Of course I had my notebook because I wanted to write some sort of magazine piece and parlay that into a book about this little tournament. The kicker being that it is the child watching the parent play ball. That is what will make it stand out.

I filled a notebook front to back for the seven games HarborOne played, noting the commentary and the overall mood of retired men re-claiming, and in some cases claiming, glory between the lines.

There was Dad (Walter), Bobby, Tom, Russ, John (left fielder), John (scorekeeper), Steve, Freddy, Dave, Peter, Gary, Joe, and Dick. They all had their hand in it from coaching bases, to scouting the wicked Jim Parmalee of the Windham Elders, to picking up loose balls from warms ups, to clutch hits, and coaching moves.

A band of brothers with some 800 years of life experience. Not a bad follow up to 6 Weeks in Saratoga, eh?

At one point Dad complained that the long day that was Single Elimination Sunday cut into his beer drinking spate of NFL games.
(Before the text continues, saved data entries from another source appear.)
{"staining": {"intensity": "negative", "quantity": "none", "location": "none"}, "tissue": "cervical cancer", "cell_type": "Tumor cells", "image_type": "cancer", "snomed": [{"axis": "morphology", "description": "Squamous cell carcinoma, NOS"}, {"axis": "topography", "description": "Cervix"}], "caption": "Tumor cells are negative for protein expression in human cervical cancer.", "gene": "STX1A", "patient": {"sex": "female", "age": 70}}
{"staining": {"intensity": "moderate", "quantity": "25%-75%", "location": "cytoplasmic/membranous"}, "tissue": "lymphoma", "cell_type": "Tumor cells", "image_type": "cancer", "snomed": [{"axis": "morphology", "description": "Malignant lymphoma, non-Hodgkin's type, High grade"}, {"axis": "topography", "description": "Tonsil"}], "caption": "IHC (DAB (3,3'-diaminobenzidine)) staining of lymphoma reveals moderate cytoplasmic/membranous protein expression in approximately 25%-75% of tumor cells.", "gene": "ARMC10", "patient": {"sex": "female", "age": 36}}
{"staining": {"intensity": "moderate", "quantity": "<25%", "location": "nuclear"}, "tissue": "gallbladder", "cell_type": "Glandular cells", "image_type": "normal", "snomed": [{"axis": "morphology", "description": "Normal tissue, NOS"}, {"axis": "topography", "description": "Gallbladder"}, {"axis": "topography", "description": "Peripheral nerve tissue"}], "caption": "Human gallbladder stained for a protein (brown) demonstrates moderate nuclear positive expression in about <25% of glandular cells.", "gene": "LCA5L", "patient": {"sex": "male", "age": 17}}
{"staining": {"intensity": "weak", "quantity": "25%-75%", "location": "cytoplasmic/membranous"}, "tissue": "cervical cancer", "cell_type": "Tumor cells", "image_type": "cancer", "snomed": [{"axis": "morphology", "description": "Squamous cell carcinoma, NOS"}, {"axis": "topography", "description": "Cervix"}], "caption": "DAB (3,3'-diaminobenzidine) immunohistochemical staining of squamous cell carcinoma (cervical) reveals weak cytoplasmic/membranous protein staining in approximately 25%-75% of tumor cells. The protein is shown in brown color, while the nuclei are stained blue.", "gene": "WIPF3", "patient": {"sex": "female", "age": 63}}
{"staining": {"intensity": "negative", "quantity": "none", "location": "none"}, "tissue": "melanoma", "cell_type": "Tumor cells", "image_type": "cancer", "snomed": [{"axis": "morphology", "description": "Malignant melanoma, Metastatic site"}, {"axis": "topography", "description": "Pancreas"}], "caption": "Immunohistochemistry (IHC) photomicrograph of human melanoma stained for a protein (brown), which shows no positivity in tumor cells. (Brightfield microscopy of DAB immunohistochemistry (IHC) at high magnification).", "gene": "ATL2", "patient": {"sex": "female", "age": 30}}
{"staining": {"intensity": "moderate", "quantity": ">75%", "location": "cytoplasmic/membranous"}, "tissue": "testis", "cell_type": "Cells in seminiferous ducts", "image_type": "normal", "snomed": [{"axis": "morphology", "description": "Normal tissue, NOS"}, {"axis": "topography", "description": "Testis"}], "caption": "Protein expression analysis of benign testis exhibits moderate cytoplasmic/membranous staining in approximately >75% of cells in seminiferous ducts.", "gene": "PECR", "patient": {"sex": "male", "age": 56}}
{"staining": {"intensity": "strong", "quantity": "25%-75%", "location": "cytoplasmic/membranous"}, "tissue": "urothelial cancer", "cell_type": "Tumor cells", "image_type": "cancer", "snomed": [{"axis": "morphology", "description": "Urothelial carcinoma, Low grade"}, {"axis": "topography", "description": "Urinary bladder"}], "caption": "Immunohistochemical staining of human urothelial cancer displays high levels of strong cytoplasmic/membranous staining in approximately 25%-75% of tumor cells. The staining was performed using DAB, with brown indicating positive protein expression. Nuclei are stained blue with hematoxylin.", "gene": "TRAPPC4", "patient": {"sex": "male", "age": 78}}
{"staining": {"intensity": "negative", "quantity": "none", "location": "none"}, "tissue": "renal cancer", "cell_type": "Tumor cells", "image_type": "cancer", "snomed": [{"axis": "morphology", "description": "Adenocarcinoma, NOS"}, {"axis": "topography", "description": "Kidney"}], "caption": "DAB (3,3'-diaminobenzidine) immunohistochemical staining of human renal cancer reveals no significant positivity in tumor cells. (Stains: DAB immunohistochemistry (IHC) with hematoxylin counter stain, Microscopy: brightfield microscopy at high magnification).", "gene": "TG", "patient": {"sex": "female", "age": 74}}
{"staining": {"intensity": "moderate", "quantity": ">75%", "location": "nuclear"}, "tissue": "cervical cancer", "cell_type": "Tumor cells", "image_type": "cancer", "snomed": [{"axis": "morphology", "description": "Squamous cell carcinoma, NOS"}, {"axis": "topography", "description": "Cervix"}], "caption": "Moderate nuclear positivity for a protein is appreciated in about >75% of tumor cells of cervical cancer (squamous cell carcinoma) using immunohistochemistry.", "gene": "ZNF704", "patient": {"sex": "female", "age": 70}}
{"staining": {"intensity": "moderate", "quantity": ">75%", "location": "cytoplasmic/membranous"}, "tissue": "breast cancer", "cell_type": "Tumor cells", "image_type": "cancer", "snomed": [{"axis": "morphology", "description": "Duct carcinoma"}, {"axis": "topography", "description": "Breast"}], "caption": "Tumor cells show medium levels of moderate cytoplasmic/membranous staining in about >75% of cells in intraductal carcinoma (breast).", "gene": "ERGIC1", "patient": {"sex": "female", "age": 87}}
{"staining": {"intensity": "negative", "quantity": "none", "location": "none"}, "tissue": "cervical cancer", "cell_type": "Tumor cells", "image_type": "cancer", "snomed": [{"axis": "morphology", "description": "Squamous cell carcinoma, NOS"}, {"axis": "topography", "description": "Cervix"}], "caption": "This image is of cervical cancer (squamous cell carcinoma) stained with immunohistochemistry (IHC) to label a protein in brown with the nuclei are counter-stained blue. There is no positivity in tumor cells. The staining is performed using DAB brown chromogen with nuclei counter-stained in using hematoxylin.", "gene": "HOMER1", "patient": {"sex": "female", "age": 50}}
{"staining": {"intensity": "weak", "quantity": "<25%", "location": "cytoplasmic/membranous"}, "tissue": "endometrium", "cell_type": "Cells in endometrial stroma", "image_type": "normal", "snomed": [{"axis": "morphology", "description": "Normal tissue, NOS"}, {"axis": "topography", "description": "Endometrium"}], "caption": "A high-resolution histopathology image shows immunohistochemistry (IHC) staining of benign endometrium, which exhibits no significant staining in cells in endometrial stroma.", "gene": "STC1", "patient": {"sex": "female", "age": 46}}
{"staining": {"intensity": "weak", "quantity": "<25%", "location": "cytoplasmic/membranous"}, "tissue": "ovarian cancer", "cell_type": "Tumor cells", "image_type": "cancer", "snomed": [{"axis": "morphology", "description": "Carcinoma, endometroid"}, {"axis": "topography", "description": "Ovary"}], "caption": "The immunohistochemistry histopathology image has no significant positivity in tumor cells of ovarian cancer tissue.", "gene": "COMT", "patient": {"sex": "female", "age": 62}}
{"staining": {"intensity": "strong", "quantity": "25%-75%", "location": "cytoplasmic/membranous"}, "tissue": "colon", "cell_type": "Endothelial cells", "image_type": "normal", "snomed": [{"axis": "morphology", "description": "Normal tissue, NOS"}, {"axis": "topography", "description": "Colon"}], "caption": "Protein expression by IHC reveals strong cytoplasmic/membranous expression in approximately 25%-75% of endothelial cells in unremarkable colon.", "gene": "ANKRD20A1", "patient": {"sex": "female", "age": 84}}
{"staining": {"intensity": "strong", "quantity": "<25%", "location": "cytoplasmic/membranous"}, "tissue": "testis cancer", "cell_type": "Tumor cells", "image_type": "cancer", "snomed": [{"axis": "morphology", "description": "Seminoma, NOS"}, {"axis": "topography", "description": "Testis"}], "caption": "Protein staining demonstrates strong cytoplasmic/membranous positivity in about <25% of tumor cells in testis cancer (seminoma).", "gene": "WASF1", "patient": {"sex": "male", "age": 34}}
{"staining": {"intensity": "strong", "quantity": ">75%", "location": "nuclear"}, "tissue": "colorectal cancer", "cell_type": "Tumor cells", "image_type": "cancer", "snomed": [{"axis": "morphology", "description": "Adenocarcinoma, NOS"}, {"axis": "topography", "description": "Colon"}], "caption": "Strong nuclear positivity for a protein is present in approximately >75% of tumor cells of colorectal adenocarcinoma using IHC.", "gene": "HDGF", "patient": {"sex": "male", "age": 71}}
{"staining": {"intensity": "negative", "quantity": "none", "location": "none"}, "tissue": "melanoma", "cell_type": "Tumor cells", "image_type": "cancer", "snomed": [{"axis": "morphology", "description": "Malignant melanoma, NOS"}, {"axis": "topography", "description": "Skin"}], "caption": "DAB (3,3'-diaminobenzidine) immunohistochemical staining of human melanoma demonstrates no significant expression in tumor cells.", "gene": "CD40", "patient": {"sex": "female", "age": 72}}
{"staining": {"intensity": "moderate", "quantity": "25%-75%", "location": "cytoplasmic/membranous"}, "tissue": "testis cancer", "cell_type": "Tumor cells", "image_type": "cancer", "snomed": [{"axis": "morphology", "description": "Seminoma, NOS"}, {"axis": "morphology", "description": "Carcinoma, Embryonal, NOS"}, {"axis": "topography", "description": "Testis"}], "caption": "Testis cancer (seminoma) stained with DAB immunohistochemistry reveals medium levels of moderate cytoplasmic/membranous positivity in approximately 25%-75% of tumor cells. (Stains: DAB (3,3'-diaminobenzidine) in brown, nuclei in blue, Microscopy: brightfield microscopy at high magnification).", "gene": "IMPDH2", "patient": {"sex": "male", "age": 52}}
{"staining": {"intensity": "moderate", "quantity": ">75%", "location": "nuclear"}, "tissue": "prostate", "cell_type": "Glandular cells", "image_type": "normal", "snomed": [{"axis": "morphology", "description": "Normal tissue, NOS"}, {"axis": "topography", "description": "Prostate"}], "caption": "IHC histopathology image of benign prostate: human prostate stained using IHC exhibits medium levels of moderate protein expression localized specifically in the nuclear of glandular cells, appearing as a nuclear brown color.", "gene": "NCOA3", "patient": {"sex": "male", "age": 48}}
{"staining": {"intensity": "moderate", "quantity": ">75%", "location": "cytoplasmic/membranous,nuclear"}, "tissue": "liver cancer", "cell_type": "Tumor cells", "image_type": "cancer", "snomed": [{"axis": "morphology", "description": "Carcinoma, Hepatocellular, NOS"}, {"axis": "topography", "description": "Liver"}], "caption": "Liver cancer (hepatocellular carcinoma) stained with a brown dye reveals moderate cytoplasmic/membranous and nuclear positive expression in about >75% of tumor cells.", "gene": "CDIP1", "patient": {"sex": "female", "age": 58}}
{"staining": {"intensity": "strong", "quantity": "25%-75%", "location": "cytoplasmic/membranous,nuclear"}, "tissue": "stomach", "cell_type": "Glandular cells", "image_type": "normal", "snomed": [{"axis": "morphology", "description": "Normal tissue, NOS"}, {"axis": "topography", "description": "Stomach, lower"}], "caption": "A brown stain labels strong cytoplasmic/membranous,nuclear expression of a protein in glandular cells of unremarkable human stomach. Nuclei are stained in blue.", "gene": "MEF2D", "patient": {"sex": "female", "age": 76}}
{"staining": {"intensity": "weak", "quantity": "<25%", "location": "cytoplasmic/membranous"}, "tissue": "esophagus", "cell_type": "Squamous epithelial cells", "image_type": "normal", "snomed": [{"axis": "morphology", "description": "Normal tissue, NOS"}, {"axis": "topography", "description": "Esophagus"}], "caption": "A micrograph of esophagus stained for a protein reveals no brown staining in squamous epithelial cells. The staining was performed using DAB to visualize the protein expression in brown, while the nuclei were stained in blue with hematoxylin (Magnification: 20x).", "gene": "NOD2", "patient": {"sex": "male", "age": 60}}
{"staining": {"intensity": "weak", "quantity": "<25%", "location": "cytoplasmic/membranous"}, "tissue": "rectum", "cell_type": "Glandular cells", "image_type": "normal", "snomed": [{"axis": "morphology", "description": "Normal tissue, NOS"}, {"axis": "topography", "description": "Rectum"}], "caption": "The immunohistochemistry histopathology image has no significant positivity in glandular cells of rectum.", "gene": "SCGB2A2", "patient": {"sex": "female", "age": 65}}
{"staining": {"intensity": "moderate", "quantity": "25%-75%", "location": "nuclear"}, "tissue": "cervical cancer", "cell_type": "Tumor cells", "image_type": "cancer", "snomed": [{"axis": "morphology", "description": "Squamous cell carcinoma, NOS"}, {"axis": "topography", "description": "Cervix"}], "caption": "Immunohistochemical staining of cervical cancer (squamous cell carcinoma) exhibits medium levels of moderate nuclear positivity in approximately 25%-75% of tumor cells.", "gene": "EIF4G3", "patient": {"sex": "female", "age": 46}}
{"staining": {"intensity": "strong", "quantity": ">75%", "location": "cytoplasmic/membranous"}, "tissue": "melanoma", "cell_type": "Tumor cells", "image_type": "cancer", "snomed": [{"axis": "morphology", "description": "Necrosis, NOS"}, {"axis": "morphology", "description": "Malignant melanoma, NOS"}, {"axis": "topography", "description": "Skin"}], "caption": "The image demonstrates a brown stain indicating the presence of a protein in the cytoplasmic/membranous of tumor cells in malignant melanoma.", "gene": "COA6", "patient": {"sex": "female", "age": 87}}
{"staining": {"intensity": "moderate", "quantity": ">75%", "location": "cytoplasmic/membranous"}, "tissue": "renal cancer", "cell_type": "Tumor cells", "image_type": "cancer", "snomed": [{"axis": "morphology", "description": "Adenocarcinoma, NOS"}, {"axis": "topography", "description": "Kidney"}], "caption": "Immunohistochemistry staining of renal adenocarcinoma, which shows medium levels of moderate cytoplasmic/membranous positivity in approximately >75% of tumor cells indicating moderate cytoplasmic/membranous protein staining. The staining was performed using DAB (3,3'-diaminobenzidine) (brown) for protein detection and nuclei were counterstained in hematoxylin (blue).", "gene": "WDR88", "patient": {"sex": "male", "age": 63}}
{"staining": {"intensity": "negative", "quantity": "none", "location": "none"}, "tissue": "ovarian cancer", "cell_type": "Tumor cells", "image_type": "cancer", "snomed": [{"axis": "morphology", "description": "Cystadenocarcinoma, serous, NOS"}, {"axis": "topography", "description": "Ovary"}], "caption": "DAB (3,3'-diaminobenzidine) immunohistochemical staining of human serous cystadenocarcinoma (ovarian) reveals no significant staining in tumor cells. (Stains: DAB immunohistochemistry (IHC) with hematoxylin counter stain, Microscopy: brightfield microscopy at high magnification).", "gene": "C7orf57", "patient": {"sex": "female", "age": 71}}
I somehow think that when we toasted an October Fest at the Lost Dog Pub to HarborOne when it was all said and done that it was somehow worth it.

Championships, no matter the size or scope, are, and always will be, rare.

There will always be more beer.

2 comments:

Glenn Craven said...

I can't believe I'm late to the party in reading this and that I'm the only comment so far.

Congrats to your dad and his teammates. And to you for getting to be there and being smart enough to take notes. I think that could be a great magazine piece. Heck, make it a movie!

All Hail, HarborOne!

Brendan O'Meara said...

The hope is that this will be a magazine piece. I've wanted to write a baseball memoir about my career and my dad's involvement with baseball for a while. This seems like a neat way to thread the narrative: around this little tournament.

It is a great little story.

Talk to you soon, Glenn! All Hail, HarborOne!